[A series of lines]

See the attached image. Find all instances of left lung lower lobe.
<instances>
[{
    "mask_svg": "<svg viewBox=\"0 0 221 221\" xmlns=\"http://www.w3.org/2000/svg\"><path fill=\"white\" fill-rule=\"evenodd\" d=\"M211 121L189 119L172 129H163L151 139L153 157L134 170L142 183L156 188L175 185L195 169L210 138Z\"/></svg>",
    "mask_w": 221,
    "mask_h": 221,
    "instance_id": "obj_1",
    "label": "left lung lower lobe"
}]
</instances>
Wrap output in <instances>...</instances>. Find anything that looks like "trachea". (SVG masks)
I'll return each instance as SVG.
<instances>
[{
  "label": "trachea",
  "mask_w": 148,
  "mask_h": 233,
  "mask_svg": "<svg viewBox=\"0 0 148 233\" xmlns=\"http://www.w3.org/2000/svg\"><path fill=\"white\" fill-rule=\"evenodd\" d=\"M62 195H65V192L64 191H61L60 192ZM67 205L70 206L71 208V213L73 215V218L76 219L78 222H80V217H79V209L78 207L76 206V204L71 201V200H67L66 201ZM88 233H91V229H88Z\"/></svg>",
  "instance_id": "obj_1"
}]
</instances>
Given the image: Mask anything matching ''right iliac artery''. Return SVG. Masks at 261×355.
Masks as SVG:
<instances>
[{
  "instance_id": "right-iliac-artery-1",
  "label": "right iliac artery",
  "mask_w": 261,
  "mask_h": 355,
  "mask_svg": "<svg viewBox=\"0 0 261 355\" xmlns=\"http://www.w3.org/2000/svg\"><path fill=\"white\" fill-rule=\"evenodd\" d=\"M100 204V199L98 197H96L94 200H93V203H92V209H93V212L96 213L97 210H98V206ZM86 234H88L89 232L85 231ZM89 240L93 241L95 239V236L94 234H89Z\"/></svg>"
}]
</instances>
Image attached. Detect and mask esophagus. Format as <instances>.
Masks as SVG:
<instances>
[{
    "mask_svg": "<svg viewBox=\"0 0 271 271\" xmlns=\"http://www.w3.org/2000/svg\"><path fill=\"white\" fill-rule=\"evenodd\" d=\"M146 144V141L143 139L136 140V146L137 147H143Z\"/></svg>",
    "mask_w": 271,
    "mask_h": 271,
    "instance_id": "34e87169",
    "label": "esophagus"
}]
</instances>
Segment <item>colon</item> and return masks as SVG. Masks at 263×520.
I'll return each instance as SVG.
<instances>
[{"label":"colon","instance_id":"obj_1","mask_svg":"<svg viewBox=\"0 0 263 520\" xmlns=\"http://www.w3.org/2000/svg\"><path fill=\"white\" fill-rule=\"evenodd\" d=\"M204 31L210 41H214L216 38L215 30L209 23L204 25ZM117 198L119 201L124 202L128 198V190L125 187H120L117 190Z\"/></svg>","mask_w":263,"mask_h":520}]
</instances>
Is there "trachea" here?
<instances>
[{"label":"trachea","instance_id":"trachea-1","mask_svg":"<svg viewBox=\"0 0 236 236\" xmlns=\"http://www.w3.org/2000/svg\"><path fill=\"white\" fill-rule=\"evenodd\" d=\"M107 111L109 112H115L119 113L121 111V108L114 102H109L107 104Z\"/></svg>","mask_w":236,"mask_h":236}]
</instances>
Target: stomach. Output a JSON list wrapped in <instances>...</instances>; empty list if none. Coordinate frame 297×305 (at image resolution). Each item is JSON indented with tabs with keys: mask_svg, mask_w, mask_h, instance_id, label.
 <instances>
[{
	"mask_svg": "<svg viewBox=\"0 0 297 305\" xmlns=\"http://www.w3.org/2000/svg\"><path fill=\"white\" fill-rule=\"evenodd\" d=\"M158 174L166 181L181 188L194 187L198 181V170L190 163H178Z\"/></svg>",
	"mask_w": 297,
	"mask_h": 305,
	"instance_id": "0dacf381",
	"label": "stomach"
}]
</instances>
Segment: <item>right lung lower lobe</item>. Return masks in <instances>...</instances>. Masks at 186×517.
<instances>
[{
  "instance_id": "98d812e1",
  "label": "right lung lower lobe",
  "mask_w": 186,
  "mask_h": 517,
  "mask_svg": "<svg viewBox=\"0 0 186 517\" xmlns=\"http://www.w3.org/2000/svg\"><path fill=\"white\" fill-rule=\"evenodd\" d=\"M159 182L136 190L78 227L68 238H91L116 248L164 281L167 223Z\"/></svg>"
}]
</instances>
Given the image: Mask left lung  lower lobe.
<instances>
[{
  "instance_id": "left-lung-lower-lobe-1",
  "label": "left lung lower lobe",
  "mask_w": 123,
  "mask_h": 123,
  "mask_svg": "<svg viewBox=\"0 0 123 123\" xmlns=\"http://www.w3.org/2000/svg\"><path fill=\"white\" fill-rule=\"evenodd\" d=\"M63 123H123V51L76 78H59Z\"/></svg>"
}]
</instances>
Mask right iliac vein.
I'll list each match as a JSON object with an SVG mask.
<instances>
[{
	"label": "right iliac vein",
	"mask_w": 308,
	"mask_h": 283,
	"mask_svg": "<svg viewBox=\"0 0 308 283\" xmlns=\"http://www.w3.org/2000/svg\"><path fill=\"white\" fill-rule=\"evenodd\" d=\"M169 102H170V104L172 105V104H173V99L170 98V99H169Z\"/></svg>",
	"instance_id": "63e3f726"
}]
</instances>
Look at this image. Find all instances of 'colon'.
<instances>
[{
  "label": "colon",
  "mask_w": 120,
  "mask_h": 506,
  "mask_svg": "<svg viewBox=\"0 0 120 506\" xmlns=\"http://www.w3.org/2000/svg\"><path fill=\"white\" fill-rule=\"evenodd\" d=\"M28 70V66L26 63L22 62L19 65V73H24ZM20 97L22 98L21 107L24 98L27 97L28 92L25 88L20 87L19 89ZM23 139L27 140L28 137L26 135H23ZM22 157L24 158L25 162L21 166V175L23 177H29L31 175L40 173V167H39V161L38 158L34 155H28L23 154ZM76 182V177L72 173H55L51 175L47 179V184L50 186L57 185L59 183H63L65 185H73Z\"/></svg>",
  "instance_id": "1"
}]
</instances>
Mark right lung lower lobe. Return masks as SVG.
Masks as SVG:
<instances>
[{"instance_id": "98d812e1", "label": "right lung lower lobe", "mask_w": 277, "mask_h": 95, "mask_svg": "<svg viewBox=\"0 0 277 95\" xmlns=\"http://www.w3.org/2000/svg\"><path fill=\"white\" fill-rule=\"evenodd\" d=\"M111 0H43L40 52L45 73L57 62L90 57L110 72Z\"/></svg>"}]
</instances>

**Work to complete:**
Rewrite all of these lines, changing "Masks at" to "Masks sized" everywhere it occurs and keeping everything else the same.

**Exercise answer:**
See the attached image. Find all instances of left lung lower lobe.
<instances>
[{
    "mask_svg": "<svg viewBox=\"0 0 221 221\" xmlns=\"http://www.w3.org/2000/svg\"><path fill=\"white\" fill-rule=\"evenodd\" d=\"M211 121L189 119L172 129H163L151 139L153 157L134 170L142 183L156 188L175 185L195 169L210 138Z\"/></svg>",
    "mask_w": 221,
    "mask_h": 221,
    "instance_id": "obj_1",
    "label": "left lung lower lobe"
}]
</instances>
Wrap output in <instances>...</instances>. Find anything that looks like "trachea". (SVG masks)
I'll return each instance as SVG.
<instances>
[{
  "label": "trachea",
  "mask_w": 148,
  "mask_h": 233,
  "mask_svg": "<svg viewBox=\"0 0 148 233\" xmlns=\"http://www.w3.org/2000/svg\"><path fill=\"white\" fill-rule=\"evenodd\" d=\"M62 195H65V192L64 191H61L60 192ZM67 205L70 206L71 208V213L73 215V218L76 219L78 222H80V217H79V209L78 207L76 206V204L71 201V200H67L66 201ZM88 233H91V229H88Z\"/></svg>",
  "instance_id": "obj_1"
}]
</instances>
Given the image: Mask anything matching ''right iliac artery''. Return SVG. Masks sized 261×355.
Masks as SVG:
<instances>
[{
  "instance_id": "right-iliac-artery-1",
  "label": "right iliac artery",
  "mask_w": 261,
  "mask_h": 355,
  "mask_svg": "<svg viewBox=\"0 0 261 355\" xmlns=\"http://www.w3.org/2000/svg\"><path fill=\"white\" fill-rule=\"evenodd\" d=\"M100 204V199L98 197H96L94 200H93V203H92V209H93V212L96 213L97 210H98V206ZM86 234H88L89 232L85 231ZM89 240L93 241L95 239V236L94 234H89Z\"/></svg>"
}]
</instances>
Image attached. Detect and mask esophagus. Format as <instances>.
Masks as SVG:
<instances>
[{
    "mask_svg": "<svg viewBox=\"0 0 271 271\" xmlns=\"http://www.w3.org/2000/svg\"><path fill=\"white\" fill-rule=\"evenodd\" d=\"M146 144V141L143 139L136 140V146L137 147H143Z\"/></svg>",
    "mask_w": 271,
    "mask_h": 271,
    "instance_id": "34e87169",
    "label": "esophagus"
}]
</instances>
Segment <item>colon</item> and return masks as SVG. Masks sized 263×520.
I'll return each instance as SVG.
<instances>
[{"label":"colon","instance_id":"obj_1","mask_svg":"<svg viewBox=\"0 0 263 520\" xmlns=\"http://www.w3.org/2000/svg\"><path fill=\"white\" fill-rule=\"evenodd\" d=\"M204 31L210 41H214L216 38L215 30L209 23L204 25ZM117 198L119 201L124 202L128 198V190L125 187H120L117 190Z\"/></svg>","mask_w":263,"mask_h":520}]
</instances>
Is there "trachea" here?
<instances>
[{"label":"trachea","instance_id":"trachea-1","mask_svg":"<svg viewBox=\"0 0 236 236\" xmlns=\"http://www.w3.org/2000/svg\"><path fill=\"white\" fill-rule=\"evenodd\" d=\"M107 111L109 112H115L119 113L121 111V108L114 102H109L107 104Z\"/></svg>","mask_w":236,"mask_h":236}]
</instances>
Target: stomach. Output a JSON list wrapped in <instances>...</instances>; empty list if none. Coordinate frame 297×305 (at image resolution). Each item is JSON indented with tabs with keys: mask_svg, mask_w, mask_h, instance_id, label.
 <instances>
[{
	"mask_svg": "<svg viewBox=\"0 0 297 305\" xmlns=\"http://www.w3.org/2000/svg\"><path fill=\"white\" fill-rule=\"evenodd\" d=\"M158 174L166 181L181 188L194 187L198 181V170L190 163H178Z\"/></svg>",
	"mask_w": 297,
	"mask_h": 305,
	"instance_id": "0dacf381",
	"label": "stomach"
}]
</instances>
Segment: <item>right lung lower lobe</item>. Return masks in <instances>...</instances>. Masks sized 186×517.
<instances>
[{
  "instance_id": "98d812e1",
  "label": "right lung lower lobe",
  "mask_w": 186,
  "mask_h": 517,
  "mask_svg": "<svg viewBox=\"0 0 186 517\" xmlns=\"http://www.w3.org/2000/svg\"><path fill=\"white\" fill-rule=\"evenodd\" d=\"M159 182L136 190L78 227L68 238H91L116 248L164 281L167 223Z\"/></svg>"
}]
</instances>
Given the image: Mask left lung  lower lobe.
<instances>
[{
  "instance_id": "left-lung-lower-lobe-1",
  "label": "left lung lower lobe",
  "mask_w": 123,
  "mask_h": 123,
  "mask_svg": "<svg viewBox=\"0 0 123 123\" xmlns=\"http://www.w3.org/2000/svg\"><path fill=\"white\" fill-rule=\"evenodd\" d=\"M63 123H123V51L76 78H59Z\"/></svg>"
}]
</instances>
Mask right iliac vein.
I'll list each match as a JSON object with an SVG mask.
<instances>
[{
	"label": "right iliac vein",
	"mask_w": 308,
	"mask_h": 283,
	"mask_svg": "<svg viewBox=\"0 0 308 283\" xmlns=\"http://www.w3.org/2000/svg\"><path fill=\"white\" fill-rule=\"evenodd\" d=\"M169 102H170V104L172 105V104H173V99L170 98V99H169Z\"/></svg>",
	"instance_id": "63e3f726"
}]
</instances>
Look at this image. Find all instances of 'colon'.
<instances>
[{
  "label": "colon",
  "mask_w": 120,
  "mask_h": 506,
  "mask_svg": "<svg viewBox=\"0 0 120 506\" xmlns=\"http://www.w3.org/2000/svg\"><path fill=\"white\" fill-rule=\"evenodd\" d=\"M28 70V66L26 63L22 62L19 65V73H24ZM20 97L22 98L21 107L24 98L27 97L28 92L25 88L20 87L19 89ZM23 139L27 140L28 137L26 135H23ZM22 157L24 158L25 162L21 166V175L23 177H29L31 175L40 173V167H39V161L38 158L34 155H28L23 154ZM76 182V177L72 173H55L51 175L47 179V184L50 186L57 185L59 183H63L65 185H73Z\"/></svg>",
  "instance_id": "1"
}]
</instances>
Mark right lung lower lobe. Return masks as SVG.
Masks as SVG:
<instances>
[{"instance_id": "98d812e1", "label": "right lung lower lobe", "mask_w": 277, "mask_h": 95, "mask_svg": "<svg viewBox=\"0 0 277 95\" xmlns=\"http://www.w3.org/2000/svg\"><path fill=\"white\" fill-rule=\"evenodd\" d=\"M111 0H43L40 52L45 73L57 62L90 57L110 72Z\"/></svg>"}]
</instances>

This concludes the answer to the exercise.